* _To-do item_
Find every line in the material below that contains the word "Toyota" and copy each of those lines.

::::::

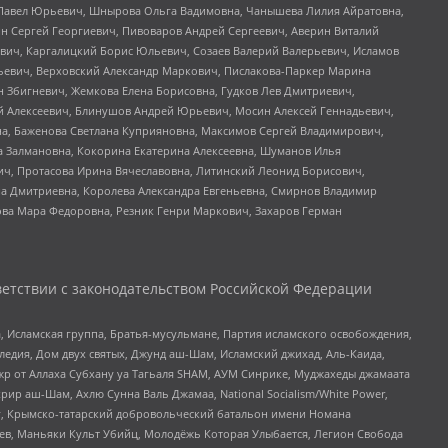
й Павел Юрьевич, Шнырова Ольга Вадимовна, Чанышева Лилия Айратовна,
ин Сергей Георгиевич, Пивоваров Андрей Сергеевич, Аверин Виталий
вич, Каргалицкий Борис Юльевич, Созаев Валерий Валерьевич, Исламов
льевич, Верховский Александр Маркович, Пислакова-Паркер Марина
н Збигневич, Жемкова Елена Борисовна, Гудков Лев Дмитриевич,
й Алексеевич, Блинушов Андрей Юрьевич, Мосин Алексей Геннадьевич,
а, Баженова Светлана Куприяновна, Максимов Сергей Владимирович,
а Залмановна, Кокорина Екатерина Алексеевна, Шуманов Илья
ч, Протасова Ирина Вячеславовна, Литинский Леонид Борисович,
а Дмитриевна, Королева Александра Евгеньевна, Смирнов Владимир
ова Мара Федоровна, Резник Генри Маркович, Захаров Герман
етствии с законодательством Российской Федерации
 Исламская группа, Братья-мусульмане, Партия исламского освобождения,
едия, Дом двух святых, Джунд аш-Шам, Исламский джихад, Аль-Каида,
жр от Аллаха Субхану уа Тагьаля SHAM, АУМ Синрике, Муджахеды джамаата
рир аш-Шам, Ахлю Сунна Валь Джамаа, National Socialism/White Power,
рг, Крымско-татарский добровольческий батальон имени Номана
оев, Маньяки Культ Убийц, Молодёжь Которая Улыбается, Легион Свобода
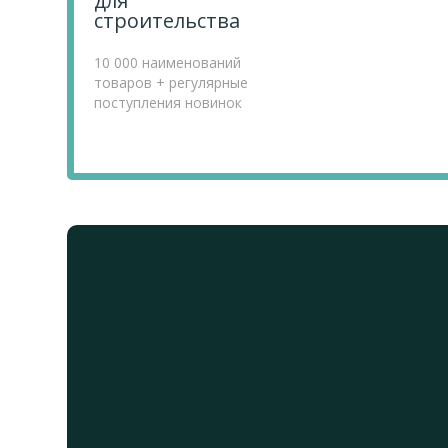
для
строительства
10 000 наименований
товаров + регулярные
поступления новинок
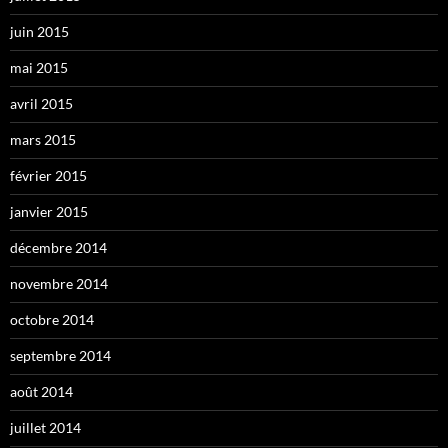
juin 2015
mai 2015
avril 2015
mars 2015
février 2015
janvier 2015
décembre 2014
novembre 2014
octobre 2014
septembre 2014
août 2014
juillet 2014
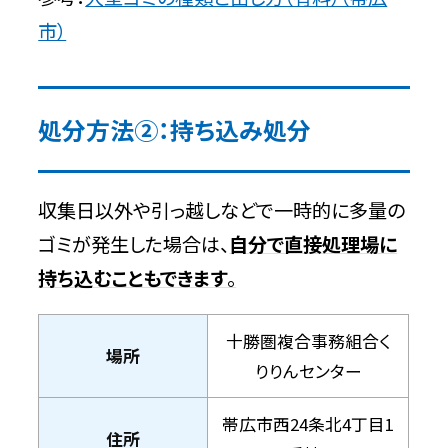
市）
処分方法②：持ち込み処分
収集日以外や引っ越しなどで一時的に多量の
ゴミが発生した場合は、
自分で直接処理場に
持ち込むこともできます
。
十勝圏複合事務組合く
場所
りりんセンター
帯広市西24条北4丁目1
住所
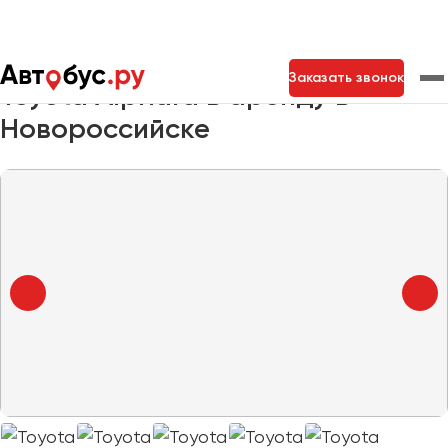
Главная
Автопарк
Заказать минивэн
Toyota Alphard
Заказать звонок
Toyota Alphard в аренду в
Новороссийске
Москва
Санкт-Петербург
Новосибирск
Екатеринбург
Самара
Казань
Тольятти
Архангельск
Астрахань
Барнаул
Белгород
Брянск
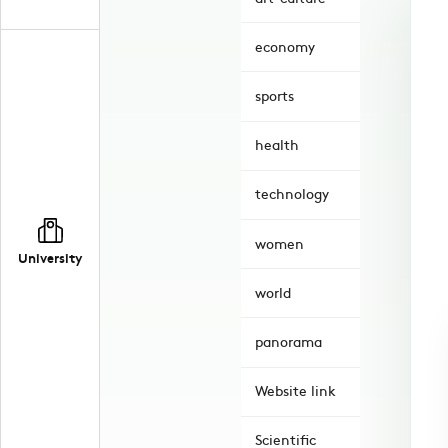
economy
sports
health
technology
women
University
world
panorama
Website link
Scientific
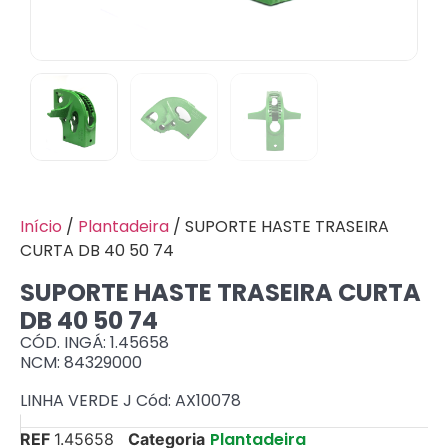
Início
/
Plantadeira
/ SUPORTE HASTE TRASEIRA
CURTA DB 40 50 74
SUPORTE HASTE TRASEIRA CURTA
DB 40 50 74
CÓD. INGÁ: 1.45658
NCM: 84329000
LINHA VERDE J Cód: AX10078
Plantadeira
REF
1.45658
Categoria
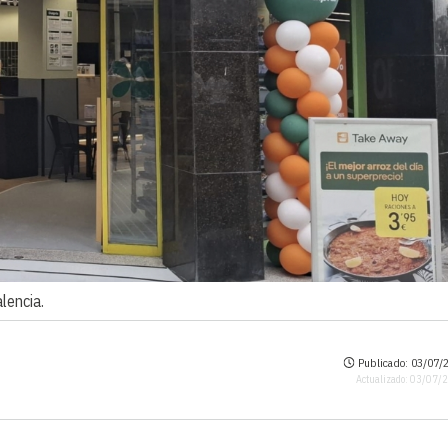
lencia.
Publicado: 03/07/2
Actualizado: 03/07/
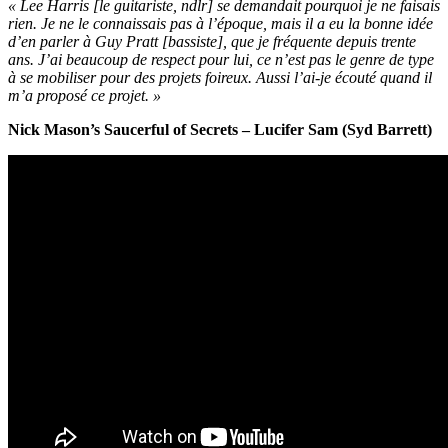
« Lee Harris [le guitariste, ndlr] se demandait pourquoi je ne faisais
rien. Je ne le connaissais pas à l’époque, mais il a eu la bonne idée
d’en parler à Guy Pratt [bassiste], que je fréquente depuis trente
ans. J’ai beaucoup de respect pour lui, ce n’est pas le genre de type
à se mobiliser pour des projets foireux. Aussi l’ai-je écouté quand il
m’a proposé ce projet. »
Nick Mason’s Saucerful of Secrets – Lucifer Sam (Syd Barrett)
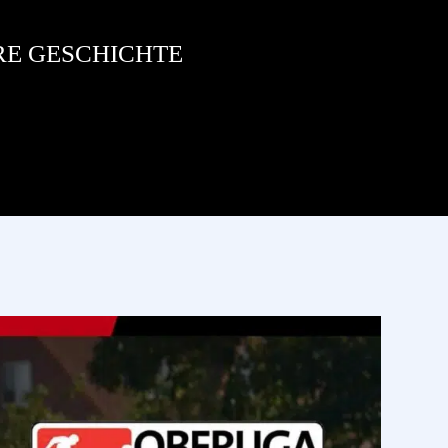
RE GESCHICHTE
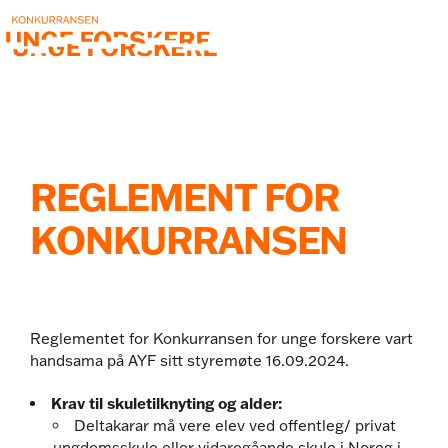
Skip
to
the
content
REGLEMENT FOR
KONKURRANSEN
Reglementet for Konkurransen for unge forskere vart
handsama på AYF sitt styremøte 16.09.2024.
Krav til skuletilknyting og alder:
Deltakarar må vere elev ved offentleg/ privat
ungdomsskule eller vidaregåande skule i Noreg i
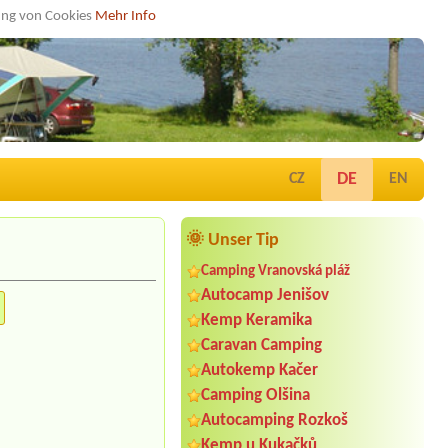
dung von Cookies
Mehr Info
DE
CZ
EN
🌞 Unser Tip
Camping Vranovská pláž
Autocamp Jenišov
Kemp Keramika
Caravan Camping
Autokemp Kačer
Camping Olšina
Autocamping Rozkoš
Kemp u Kukačků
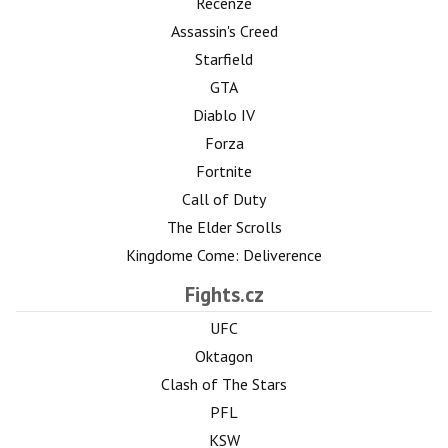
Recenze
Assassin's Creed
Starfield
GTA
Diablo IV
Forza
Fortnite
Call of Duty
The Elder Scrolls
Kingdome Come: Deliverence
Fights.cz
UFC
Oktagon
Clash of The Stars
PFL
KSW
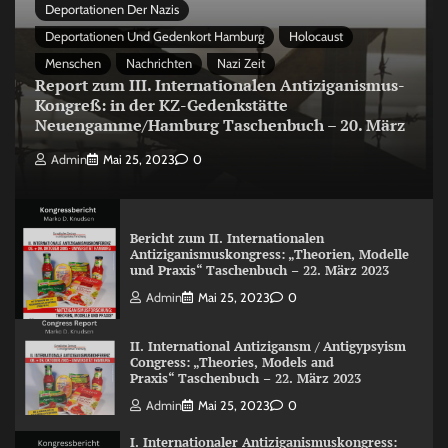
Deportationen Der Nazis
Deportationen Und Gedenkort Hamburg
Holocaust
Menschen
Nachrichten
Nazi Zeit
Report zum III. Internationalen Antiziganismus-
Kongreß: in der KZ-Gedenkstätte
Neuengamme/Hamburg Taschenbuch – 20. März
Admin
Mai 25, 2023
0
Bericht zum II. Internationalen
Antiziganismuskongress: „Theorien, Modelle
und Praxis“ Taschenbuch – 22. März 2023
Admin
Mai 25, 2023
0
II. International Antizigansm / Antigypsyism
Congress: „Theories, Models and
Praxis“ Taschenbuch – 22. März 2023
Admin
Mai 25, 2023
0
I. Internationaler Antiziganismuskongress:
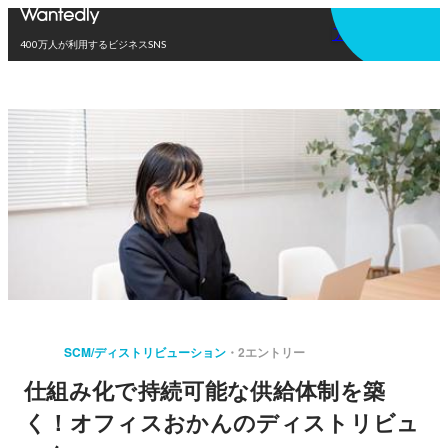
アプリを使う
400万人が利用するビジネスSNS
SCM/ディストリビューション
2エントリー
仕組み化で持続可能な供給体制を築
く！オフィスおかんのディストリビュ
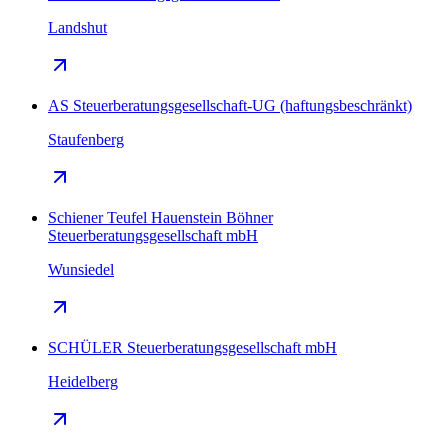
Landshut
AS Steuerberatungsgesellschaft-UG (haftungsbeschränkt)
Staufenberg
Schiener Teufel Hauenstein Böhner
Steuerberatungsgesellschaft mbH
Wunsiedel
SCHÜLER Steuerberatungsgesellschaft mbH
Heidelberg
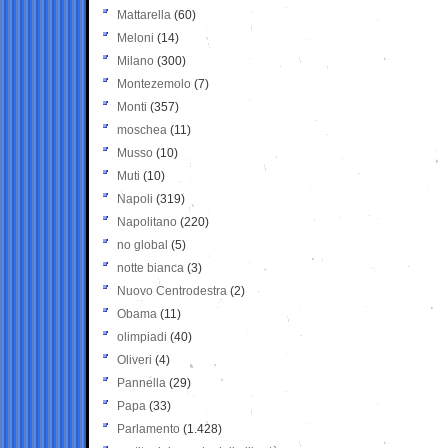
Mattarella
(60)
Meloni
(14)
Milano
(300)
Montezemolo
(7)
Monti
(357)
moschea
(11)
Musso
(10)
Muti
(10)
Napoli
(319)
Napolitano
(220)
no global
(5)
notte bianca
(3)
Nuovo Centrodestra
(2)
Obama
(11)
olimpiadi
(40)
Oliveri
(4)
Pannella
(29)
Papa
(33)
Parlamento
(1.428)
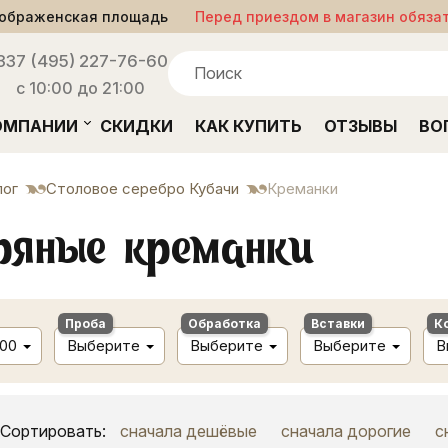
ображенская площадь
Перед приездом в магазин обяза
33
7 (495) 227-76-60
с 10:00 до 21:00
ОМПАНИИ
СКИДКИ
КАК КУПИТЬ
ОТЗЫВЫ
ВО
лог
Столовое серебро Кубачи
Креманки
ряные креманки
Проба
Обработка
Вставки
К
500
Выберите
Выберите
Выберите
В
Сортировать:
сначала дешёвые
сначала дорогие
с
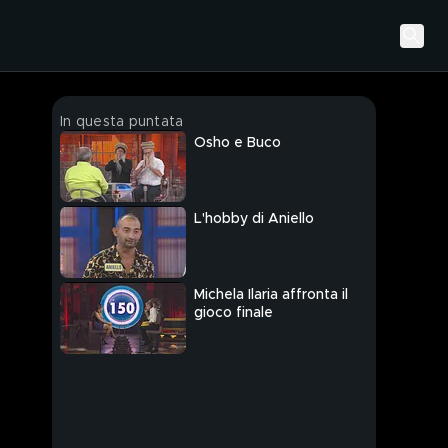
In questa puntata
Osho e Buco
L'hobby di Aniello
Michela Ilaria affronta il
gioco finale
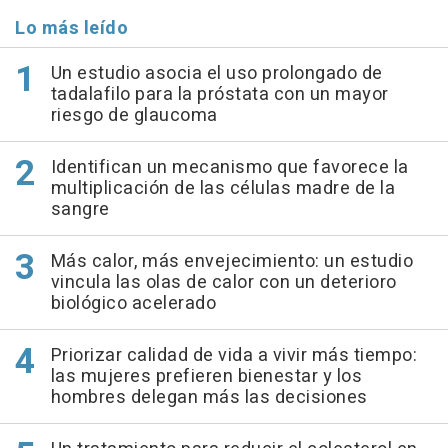
Lo más leído
Un estudio asocia el uso prolongado de
tadalafilo para la próstata con un mayor
riesgo de glaucoma
Identifican un mecanismo que favorece la
multiplicación de las células madre de la
sangre
Más calor, más envejecimiento: un estudio
vincula las olas de calor con un deterioro
biológico acelerado
Priorizar calidad de vida a vivir más tiempo:
las mujeres prefieren bienestar y los
hombres delegan más las decisiones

::::::

* _Solution below_
Toyota Alphard
Toyota Alphard в аренду в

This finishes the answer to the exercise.